Little Imber On The Down by Rex Sawyer is the first book to be devoted to the history of this Salisbury Plain community, a remote village which until sixty years ago carried on its life to a large extent untouched by the outside world. In 1943 the villagers were all required to leave, so that Imber could be handed over to the army for military training. Everyone believed that after the war those evicted would be allowed to return, and a long campaign against officialdom was waged by their supporters, but to no avail. Imber, except for soldiers, is now deserted and largely destroyed, and most of its former inhabitants have died. But the community and its history live on in memories and photographs, and Rex has had the full cooperation of the surviving villagers and their descendants while writing this moving and poignant book. With an engaging text and over 100 evocative illustrations, mostly photographs, the unique village of Imber is brought to life again.
Rex Sawyer was headmaster of Wilton Secondary and Middle Schools at Wilton, Wiltshire, for 18 years. He was also a counsellor for the Open University, a lecturer for the Wiltshire Educational Association, and a Salisbury magistrate. He now lives at Tisbury in South Wiltshire, where he is actively involved with the Tisbury History Society.

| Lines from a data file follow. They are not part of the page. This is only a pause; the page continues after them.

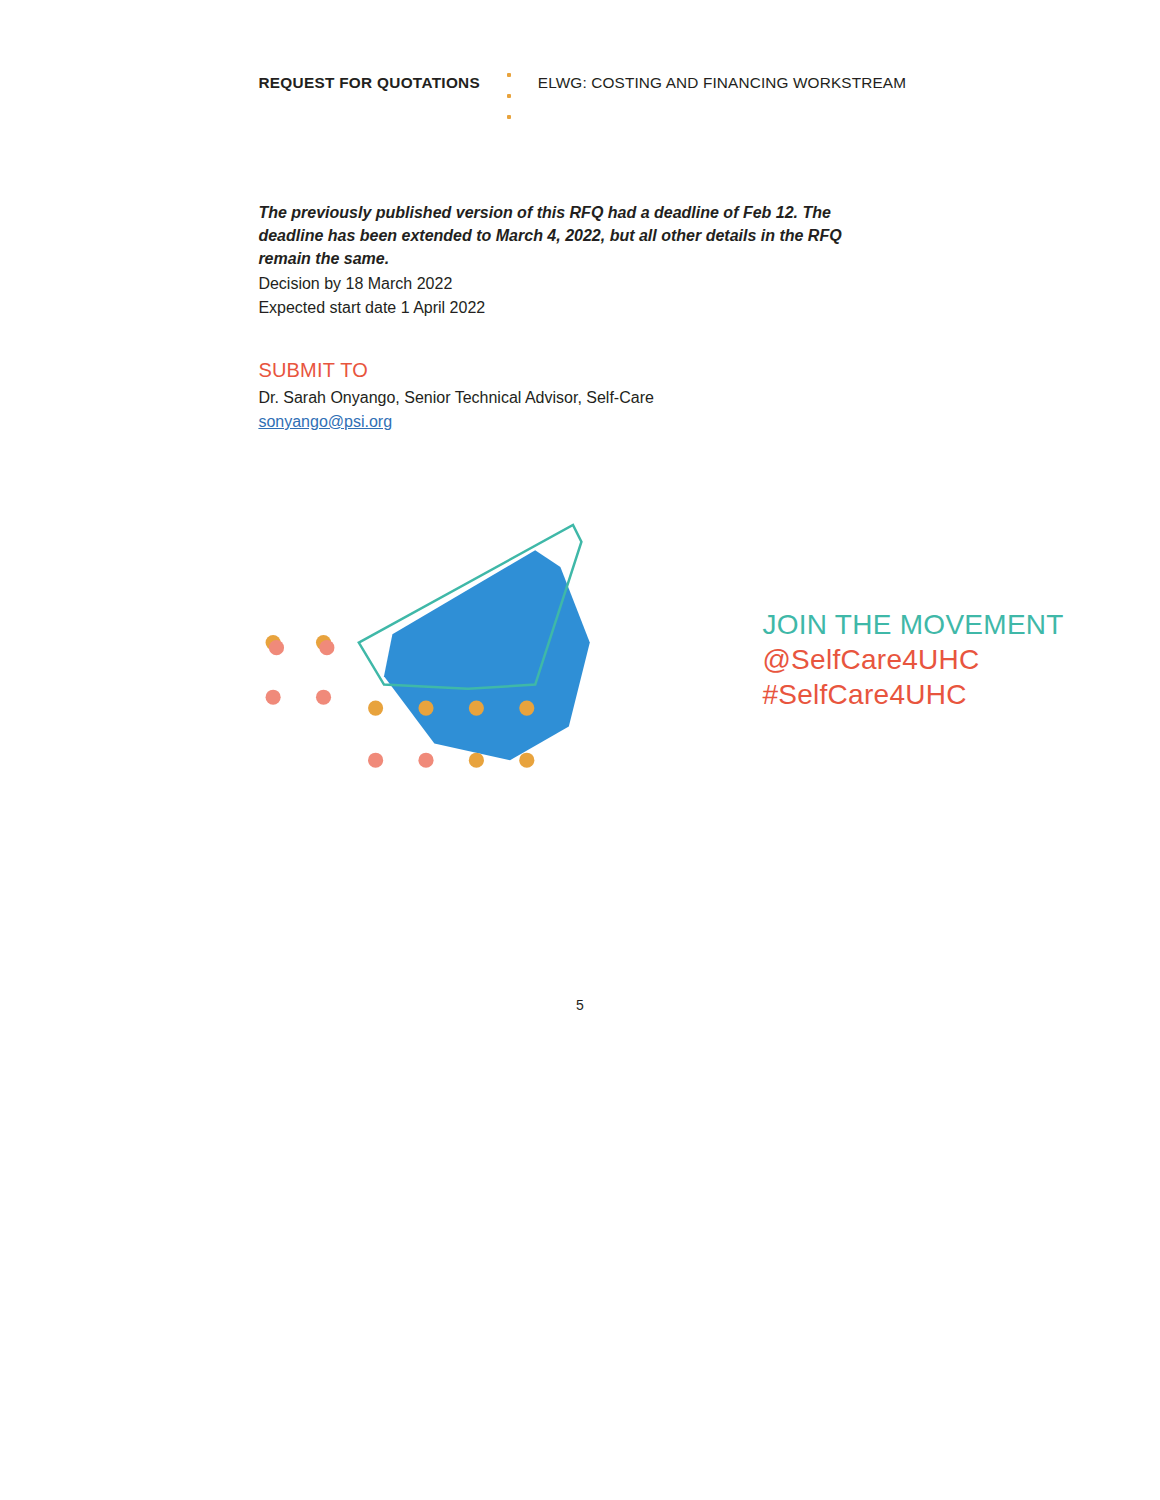REQUEST FOR QUOTATIONS
ELWG: COSTING AND FINANCING WORKSTREAM
The previously published version of this RFQ had a deadline of Feb 12. The deadline has been extended to March 4, 2022, but all other details in the RFQ remain the same.
Decision by 18 March 2022
Expected start date 1 April 2022
SUBMIT TO
Dr. Sarah Onyango, Senior Technical Advisor, Self-Care
sonyango@psi.org
JOIN THE MOVEMENT
@SelfCare4UHC
#SelfCare4UHC
5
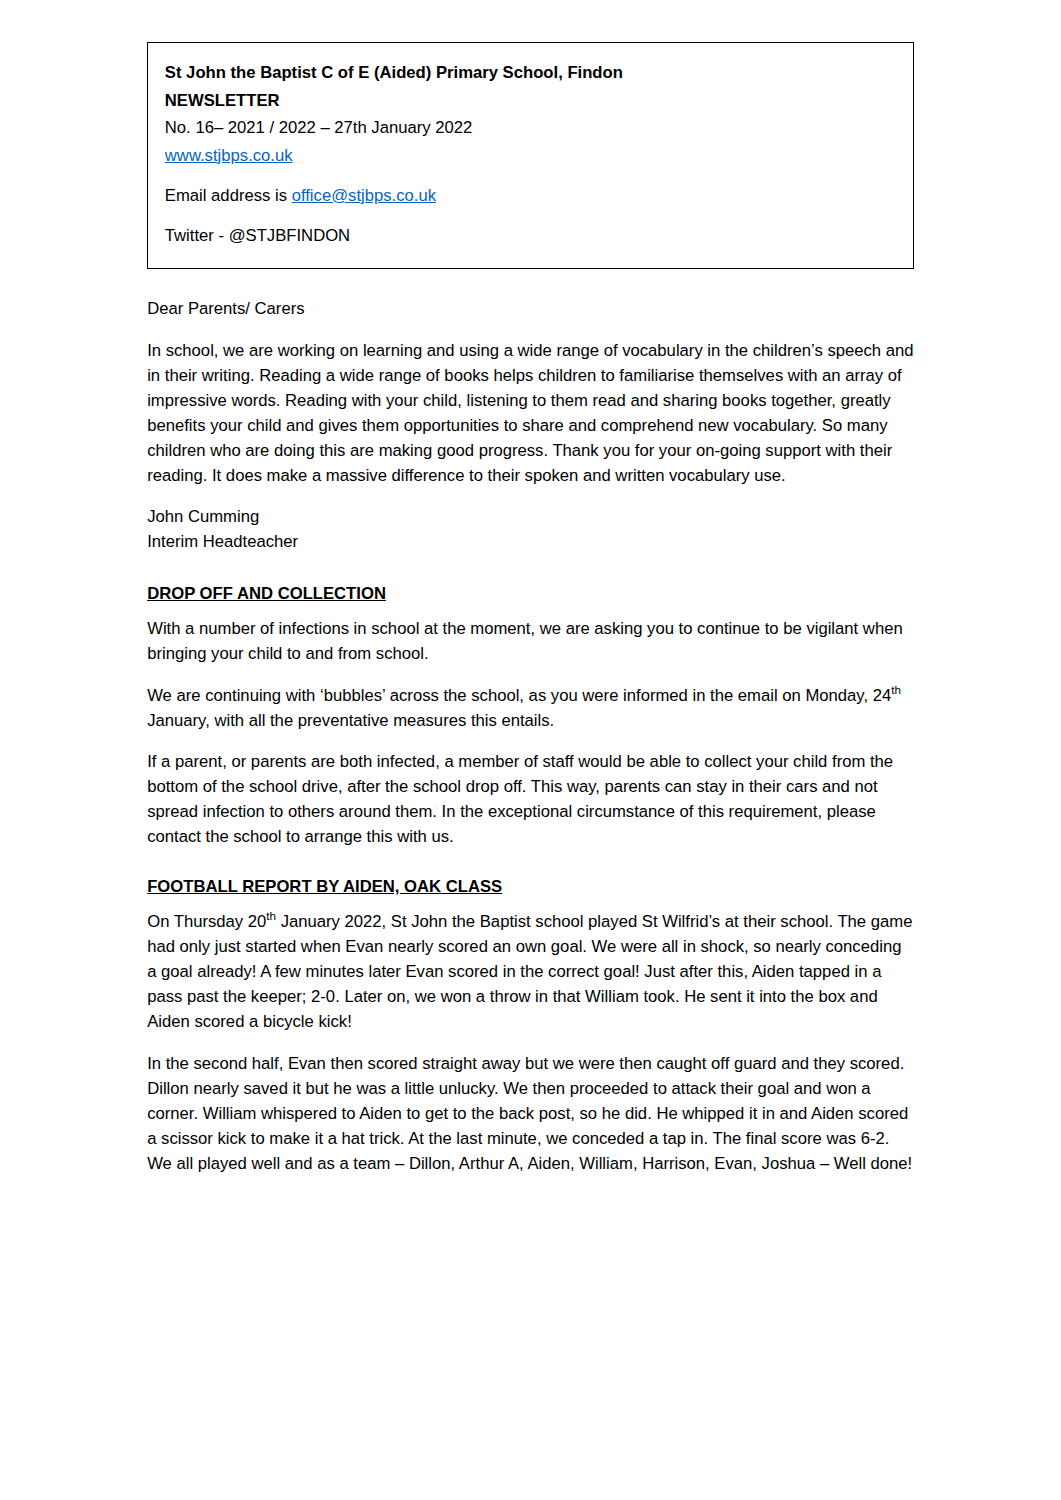St John the Baptist C of E (Aided) Primary School, Findon
NEWSLETTER
No. 16– 2021 / 2022 – 27th January 2022
www.stjbps.co.uk
Email address is office@stjbps.co.uk
Twitter - @STJBFINDON
Dear Parents/ Carers
In school, we are working on learning and using a wide range of vocabulary in the children’s speech and in their writing. Reading a wide range of books helps children to familiarise themselves with an array of impressive words. Reading with your child, listening to them read and sharing books together, greatly benefits your child and gives them opportunities to share and comprehend new vocabulary. So many children who are doing this are making good progress. Thank you for your on-going support with their reading. It does make a massive difference to their spoken and written vocabulary use.
John Cumming Interim Headteacher
DROP OFF AND COLLECTION
With a number of infections in school at the moment, we are asking you to continue to be vigilant when bringing your child to and from school.
We are continuing with ‘bubbles’ across the school, as you were informed in the email on Monday, 24th January, with all the preventative measures this entails.
If a parent, or parents are both infected, a member of staff would be able to collect your child from the bottom of the school drive, after the school drop off. This way, parents can stay in their cars and not spread infection to others around them. In the exceptional circumstance of this requirement, please contact the school to arrange this with us.
FOOTBALL REPORT BY AIDEN, OAK CLASS
On Thursday 20th January 2022, St John the Baptist school played St Wilfrid’s at their school. The game had only just started when Evan nearly scored an own goal. We were all in shock, so nearly conceding a goal already! A few minutes later Evan scored in the correct goal! Just after this, Aiden tapped in a pass past the keeper; 2-0. Later on, we won a throw in that William took. He sent it into the box and Aiden scored a bicycle kick!
In the second half, Evan then scored straight away but we were then caught off guard and they scored. Dillon nearly saved it but he was a little unlucky. We then proceeded to attack their goal and won a corner. William whispered to Aiden to get to the back post, so he did. He whipped it in and Aiden scored a scissor kick to make it a hat trick. At the last minute, we conceded a tap in. The final score was 6-2. We all played well and as a team – Dillon, Arthur A, Aiden, William, Harrison, Evan, Joshua – Well done!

I was lent this book, unsolicited, by a friend. I visited Imber on one of their Open Weekends last year, do it was interesting to relate the text of the book to the geography as I know it. Also, there is a whole chapter devoted to Councillor Austin Underwood of Amesbury, who played a major part in Imber’s fight for survival after the war. This was of particular interest as somebody one a local history social media site, to which I subscribe, had been asking about him. I am no stimulated to reading WH Hudson’s ’A Sheoherd’s Life’ which has been sat unread on my bookshelf since my youth.
A book I have had since publication but took out to read again. The story/history/herstory of this little village on Salisbury Plain from which residents were required to move out as it had been requisioned by the army for training. There is an annual open weekend when the old church can be visited.